In this post, we are excited to present how we have trained a network to identify dry-erase markers exclusively with synthetic training data and achieved comparable results to manually gathered data. GPU capacity and neural network size have increased over time, while the ability of teams to obtain the necessary quantities of training data has stagnated. Furthermore, data collection and labeling is an expensive process, and the result may not be satisfying, especially in pixel-wise tasks such as segmentation. In some tasks, it’s almost impossible for humans to extract labels such as depth map or surface normal map.
Despite these challenges, there is still skepticism about the ability of synthetic or simulated data to achieve strong training results. This is Part 1 in a series of research papers that will explore the effectiveness of training networks with synthetic data and generalization to other training environments and applications.
In particular, we are sharing our results from using purely synthetic and a mixture of synthetic and manually gathered training data to train a network in object detection/segmentation of custom objects (object classes that have a single 3D and texture form). Expo Markers were chosen for this task because of their standard texture, size, and 3D shape. An additional advantage is the availability of this object in offices around the world, making them easy for testing and validating results. This same methodology can be used for any type of custom object.
Part 1 includes a number of different elements:
- Our white-paper presenting our motivations, methods, and findings.
- The synthetic dataset of 5000 images, which was used as training data.
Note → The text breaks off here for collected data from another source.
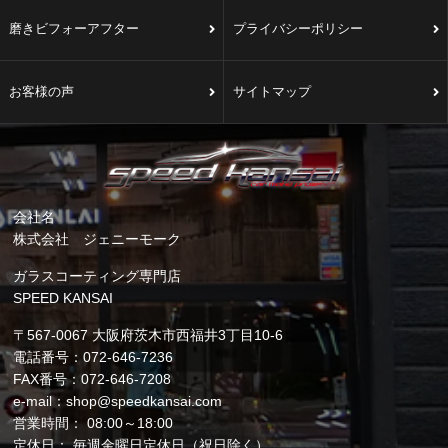
磨きビフォーアフター
プライバシーポリシー
お客様の声
サイトマップ
会社名
株式会社 ジェニーモーク
ガラスコーティング専門店
SPEED KANSAI
〒567-0067 大阪府茨木市西福井3丁目10-6
電話番号：072-646-7236
FAX番号：072-646-7208
e-mail：shop@speedkansai.com
営業時間： 08:00～18:00
定休日： 毎週金曜日定休日（祝日除く）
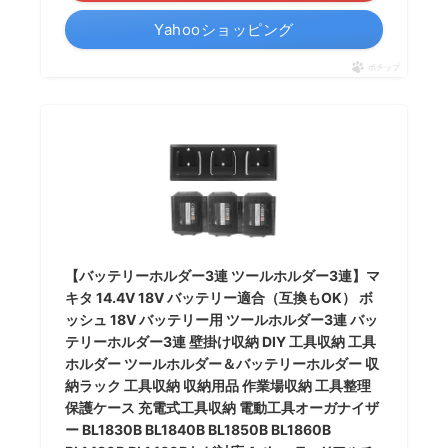
Yahooショッピング
ポチップ
【バッテリーホルダー3連 ツールホルダー3連】マ
キタ 14.4V 18V バッテリー適合（互換もOK） ボ
ッシュ 18V バッテリー用 ツールホルダー3連 バッ
テリーホルダー3連 壁掛け収納 DIY 工具収納 工具
ホルダー ツールホルダー＆バッテリーホルダー 収
納ラック 工具収納 収納用品 作業場収納 工具整理
保護ケース 充電式工具収納 電動工具オーガナイザ
ー BL1830B BL1840B BL1850B BL1860B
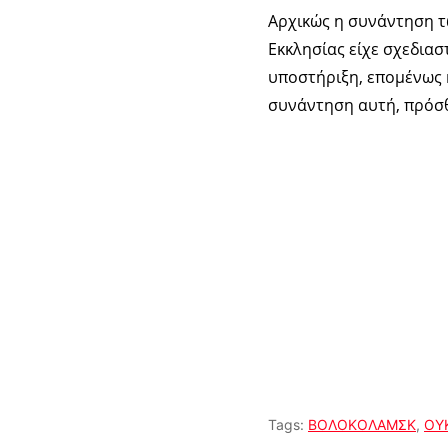
Αρχικώς η συνάντηση τ
Εκκλησίας είχε σχεδιασ
υποστήριξη, επομένως η
συνάντηση αυτή, πρόσθ
Tags:
ΒΟΛΟΚΟΛΑΜΣΚ
,
ΟΥ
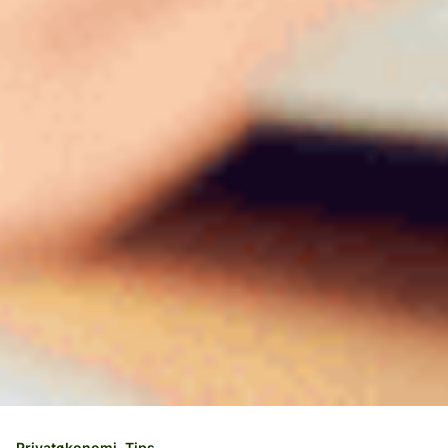
Privatøkonomi
Tips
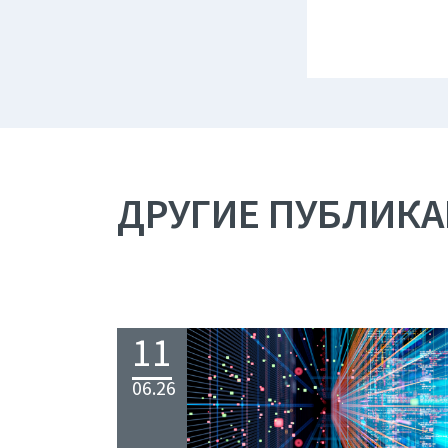
ДРУГИЕ ПУБЛИК
11
06.26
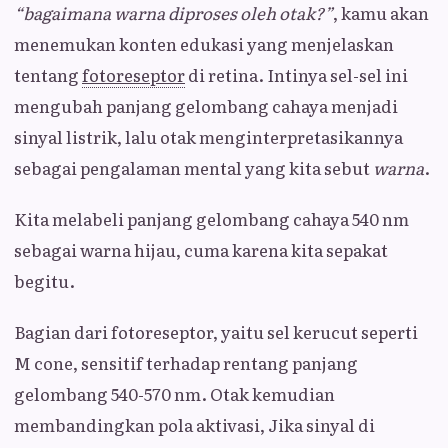
“bagaimana warna diproses oleh otak?”
, kamu akan
menemukan konten edukasi yang menjelaskan
tentang
fotoreseptor
di retina. Intinya sel-sel ini
mengubah panjang gelombang cahaya menjadi
sinyal listrik, lalu otak menginterpretasikannya
sebagai pengalaman mental yang kita sebut
warna
.
Kita melabeli panjang gelombang cahaya 540 nm
sebagai warna hijau, cuma karena kita sepakat
begitu.
Bagian dari fotoreseptor, yaitu sel kerucut seperti
M cone, sensitif terhadap rentang panjang
gelombang 540-570 nm. Otak kemudian
membandingkan pola aktivasi, Jika sinyal di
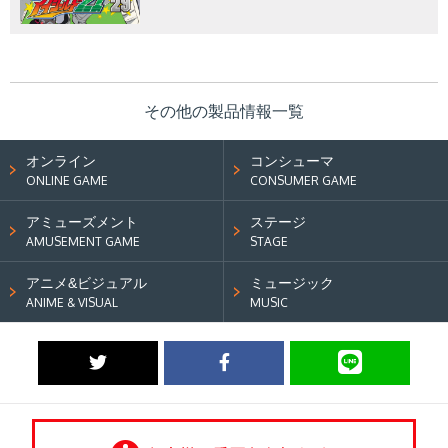
その他の製品情報一覧
オンライン
コンシューマ
ONLINE GAME
CONSUMER GAME
アミューズメント
ステージ
AMUSEMENT GAME
STAGE
アニメ&ビジュアル
ミュージック
ANIME & VISUAL
MUSIC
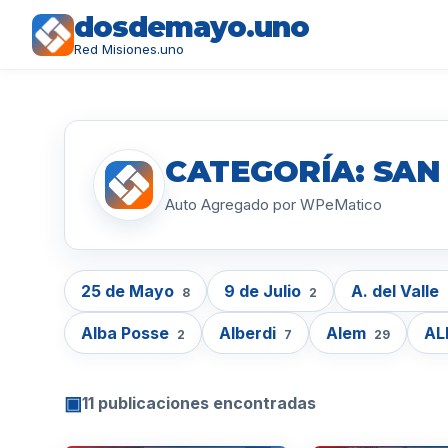
dosdemayo.uno
Red Misiones.uno
CATEGORÍA: SAN
Auto Agregado por WPeMatico
25 de Mayo
9 de Julio
A. del Valle
8
2
Alba Posse
Alberdi
Alem
AL
2
7
29
▣
11 publicaciones encontradas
We are glad to be able to make this dataset free for non-commercial uses. Click here to request a download link sent to your email address. You will also have the option to download two additional manually gathered (real) datasets of 1000 images and 250 images, used for performance comparison and evaluation, as well as pre-trained weights.
- Our code, which enables ‘plug and play’ training and evaluation of Mask R-CNN and Faster R-CNN using the detectron2 framework. You can go over our friendly Colab Notebook that includes visualizations and shows how to use the code.
In order to evaluate the quality of our synthetic data, we have manually gathered two additional real datasets, which we call “Real A” and “Real B”. The first dataset – “Real A” – was used for evaluation purposes only. The second dataset – “Real B” – was used both for training and evaluation. As we will see later on, using 2 different datasets for evaluation enabled us to assess the networks’ ability to cope with different levels of domain gaps.
Evaluating the results with images both from Real A and Real B enables us to assess the network’s generalization capabilities. Indeed, the Real B test set assesses performance in case of small domain gap since the images for evaluation are from the same dataset that was used for training, and the Real A dataset simulates a larger domain gap, since the images for training were taken in different conditions from those taken for evaluation (different devices, environments, etc…).
During our experiments, we used the datasets for 3 possible usages: training, validation and test. Each data point was used for one purpose only.
Our Approach: Domain Randomization + Distractions
To measure how well our synthetic dataset trained the network to perform instance segmentation on real images, we used mAP (click for more details about the metric) at different IoU thresholds as our metric.
At a high level, mAP (mean average precision) measures how accurate your predictions are. i.e. the percentage of your predictions that are correct.
As shown in the graph below:
- The networks that were trained on Synthetic and on Real B achieved approximately the same performance when evaluated with Real A (80.08 and 80.76 respectively).
- About 5% of performance improvement was observed when the network was trained with a mixture of Synthetic and Real B and then evaluated on Real A (relative to training with only Synthetic or only Real B and then evaluating on Real A).